Excerpt to read:
Students invest in surging GameStop shares


Creative Commons

As individual traders purchased Gamestop shares, SJS students contributed their own capital towards the movement. 

Ella Piper Claffy and James Li

During the final week of January, senior Pierce Glanville managed to multiply his initial investment by almost 20 through trading GameStop (GME) shares.

“I was amazed by the rate it was growing,” Glanville said. “By the end of that day, I had quadrupled my portfolio. This was the beginning of my involvement in GME.”

As individual traders purchased GameStop shares in an effort to collectively take on hedge funds, SJS students such as Glanville contributed their own capital towards the movement. 

According to freshman Andrew Nanna, members of the Reddit community r/WallStreetBets became motivated to attack established hedge funds after learning that small traders were being thrown under the bus by these organizations. 

Hedge funds sought to profit off of the depreciation of these corporations in a process known as shorting. Shorting happens when an investor borrows shares of a company and sells them immediately, hoping to pick them up later at a lower price, return them to the lender and pocket the difference. 

Glanville originally purchased his GME shares at $35. After watching the stock climb to $45, he bought a call option, or a contract that gives a person the right to purchase 100 shares of a company once the shares reach a designated strike price, $49 in this case.

Senior Elijah Dahunsi, who is interested in finance, believes that most people participated as an act of defiance against the established financial institutions which dominate society. 

“It’s significant not just because this is an anomaly in market behavior, but also because they’re taking a shot at the man,” Dahunsi said. “This is a protest against people who have been manipulating the market for years now.”

Senior Meridian Monthy believes that millennials and Generation Z are the most likely to hop on board for these protests, as they have a strong collective drive. 

“It’s this idea of belonging to something bigger that appeals to us,” Monthy said. “Even if you don’t know anything about stocks or trading, you might think that taking down the overarching financial institutions that dominate our society is a worthy cause.” 

Chief Financial Officer Greg Swan cautions that the publicity gained by successful traders creates an illusion that everyone can achieve huge financial gains through risky investments. This concept is known as survivorship bias. 

“It was entertaining to watch, but at the end of the day someone’s going to be left holding the bag,” Swan said. “You hear about all these stories of people making fortunes off relatively small investments, but in reality these cases are going to be rare and inconsistent. Someone probably bought GME at a high and now they’re in trouble.” 

Glanville said that although he personally left the bubble with a profit, investing in companies with temporary, unstable and artificially high valuations is generally inadvisable. He considers himself fortunate.

“What I did was gambling, and you definitely shouldn’t try it because you could lose your entire principle,” Glanville said. “It’s better to research a company, determine if it is undervalued, and simply buy normal shares.”

Monthy believes that this event reflects how Gen-Z is willing to go to great lengths to do something if they find it funny.

“I don’t know why, but our generation just seems very invested in jokes and memes,” Monthy said. “In pretty much no other point in time has the market ever been influenced so greatly in such a short time period by an oddball group of people. We’re emotionally driven, and we’re headstrong.”

Exercises:
**1)** In the GameStop article, what price did Pierce Glanville first pay for his GME shares?
**2)** Copy the GameStop article word for word from "Students invest in" to "GameStop (GME) shares.".

Provided material:
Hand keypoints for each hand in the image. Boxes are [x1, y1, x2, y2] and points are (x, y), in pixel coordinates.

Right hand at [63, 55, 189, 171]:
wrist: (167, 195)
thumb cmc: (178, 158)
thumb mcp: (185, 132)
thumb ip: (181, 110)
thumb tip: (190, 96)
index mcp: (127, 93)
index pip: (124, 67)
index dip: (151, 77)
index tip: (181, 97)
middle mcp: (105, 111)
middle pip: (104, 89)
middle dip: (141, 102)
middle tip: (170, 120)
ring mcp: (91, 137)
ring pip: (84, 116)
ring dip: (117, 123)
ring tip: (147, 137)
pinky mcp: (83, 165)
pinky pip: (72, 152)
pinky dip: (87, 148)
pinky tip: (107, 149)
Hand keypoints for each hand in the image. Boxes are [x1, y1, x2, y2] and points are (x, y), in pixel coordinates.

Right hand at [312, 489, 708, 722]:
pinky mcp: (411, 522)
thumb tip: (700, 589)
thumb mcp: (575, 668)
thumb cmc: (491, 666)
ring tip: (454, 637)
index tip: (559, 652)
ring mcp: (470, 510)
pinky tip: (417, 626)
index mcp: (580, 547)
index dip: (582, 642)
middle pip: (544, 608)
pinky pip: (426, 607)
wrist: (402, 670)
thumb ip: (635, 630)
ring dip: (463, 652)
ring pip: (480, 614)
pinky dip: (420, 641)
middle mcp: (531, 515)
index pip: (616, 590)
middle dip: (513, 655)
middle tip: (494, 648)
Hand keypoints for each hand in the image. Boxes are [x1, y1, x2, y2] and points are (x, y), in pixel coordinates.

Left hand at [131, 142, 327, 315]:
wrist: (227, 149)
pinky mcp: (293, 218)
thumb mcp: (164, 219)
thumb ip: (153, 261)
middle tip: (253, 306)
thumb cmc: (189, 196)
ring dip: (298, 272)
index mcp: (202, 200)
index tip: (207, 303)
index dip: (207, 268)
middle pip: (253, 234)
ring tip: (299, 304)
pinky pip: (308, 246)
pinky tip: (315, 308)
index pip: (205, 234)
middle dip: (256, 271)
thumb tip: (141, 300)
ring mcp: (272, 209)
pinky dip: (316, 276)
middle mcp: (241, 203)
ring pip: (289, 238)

Answers to the problems:
**1)** $35

**2)**
Students invest in surging GameStop shares


Creative Commons

As individual traders purchased Gamestop shares, SJS students contributed their own capital towards the movement. 

Ella Piper Claffy and James Li

During the final week of January, senior Pierce Glanville managed to multiply his initial investment by almost 20 through trading GameStop (GME) shares.